Stored data:
---

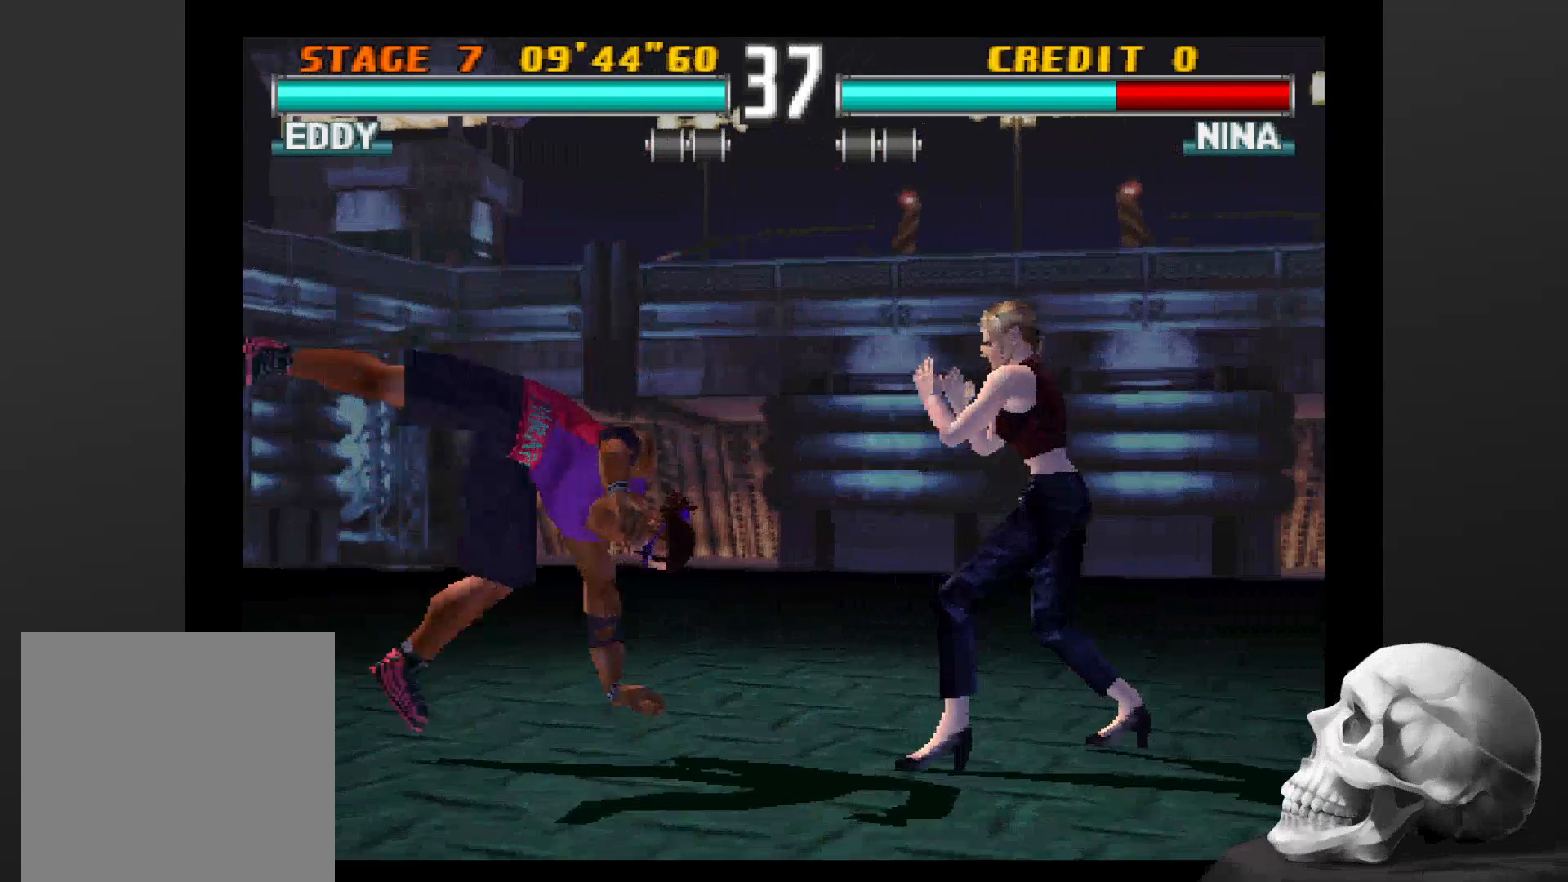
{"buttons": [], "left_stick": "center", "right_stick": "center", "events": [[66, "CIRCLE", "down"], [300, "CIRCLE", "up"]]}
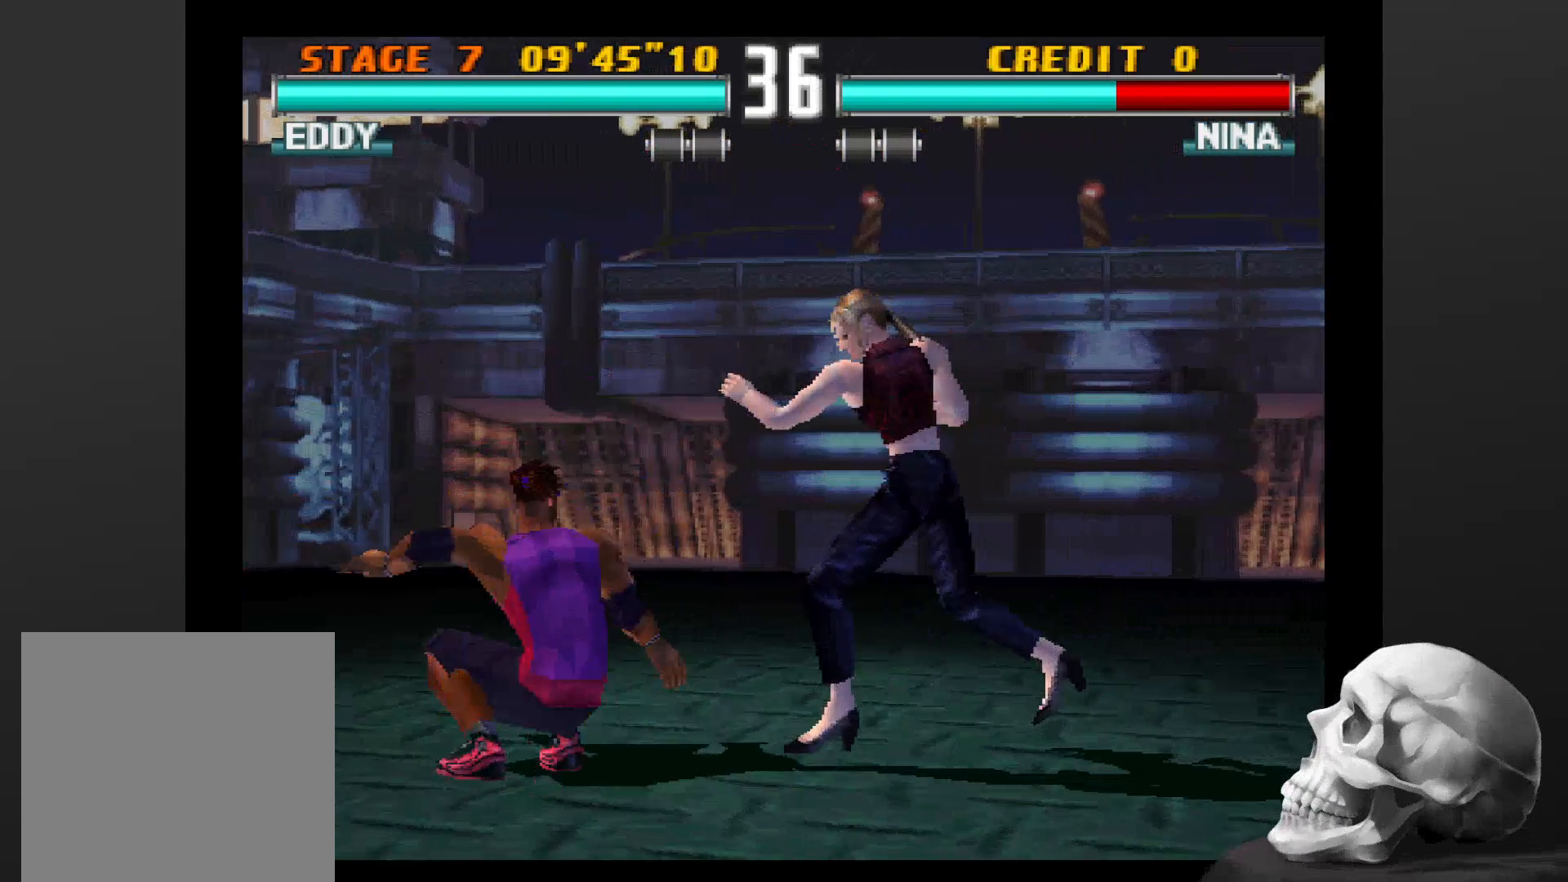
{"buttons": [], "left_stick": "center", "right_stick": "center", "events": []}
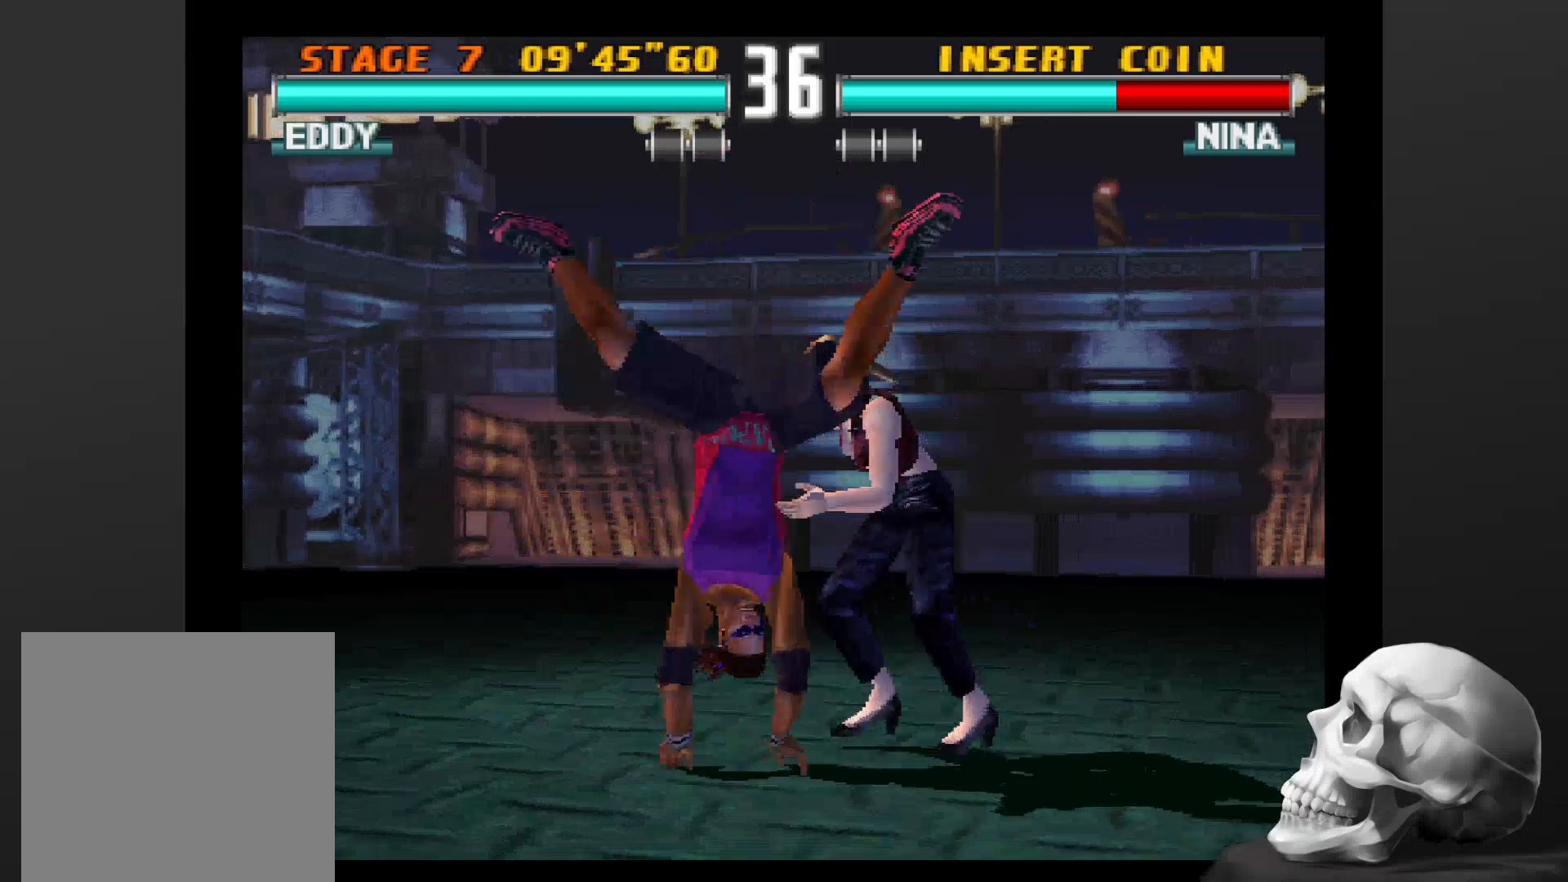
{"buttons": [], "left_stick": "center", "right_stick": "center", "events": []}
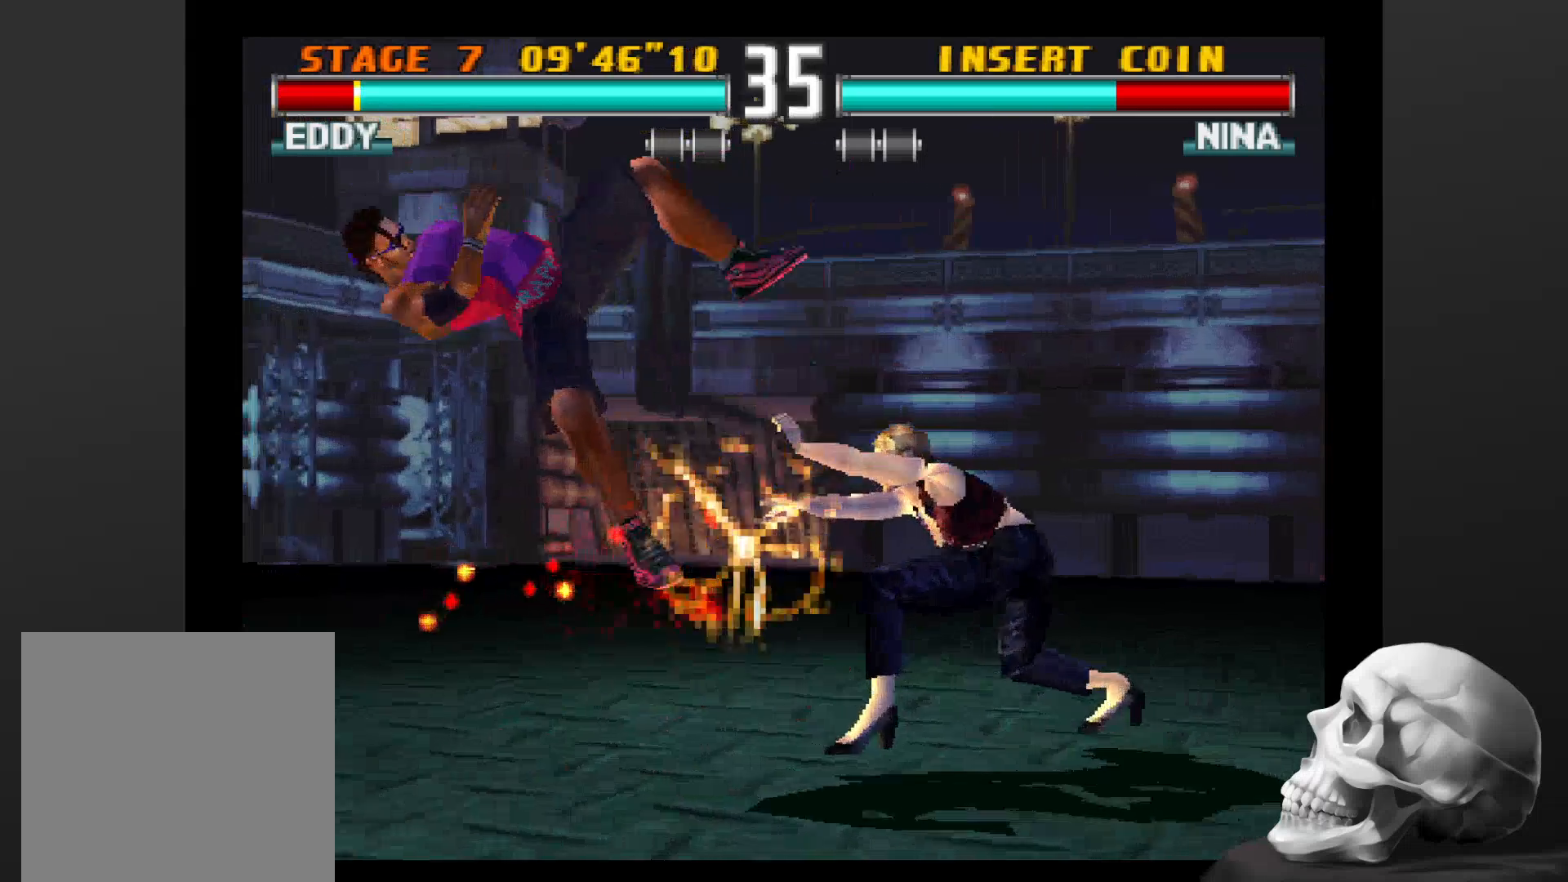
{"buttons": [], "left_stick": "center", "right_stick": "center", "events": []}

---

Please transcribe the whole listing above exactly, with the images left out.

Exercise answer:
{"buttons": [], "left_stick": "center", "right_stick": "center", "events": [[66, "CIRCLE", "down"], [300, "CIRCLE", "up"]]}
{"buttons": [], "left_stick": "center", "right_stick": "center", "events": []}
{"buttons": [], "left_stick": "center", "right_stick": "center", "events": []}
{"buttons": [], "left_stick": "center", "right_stick": "center", "events": []}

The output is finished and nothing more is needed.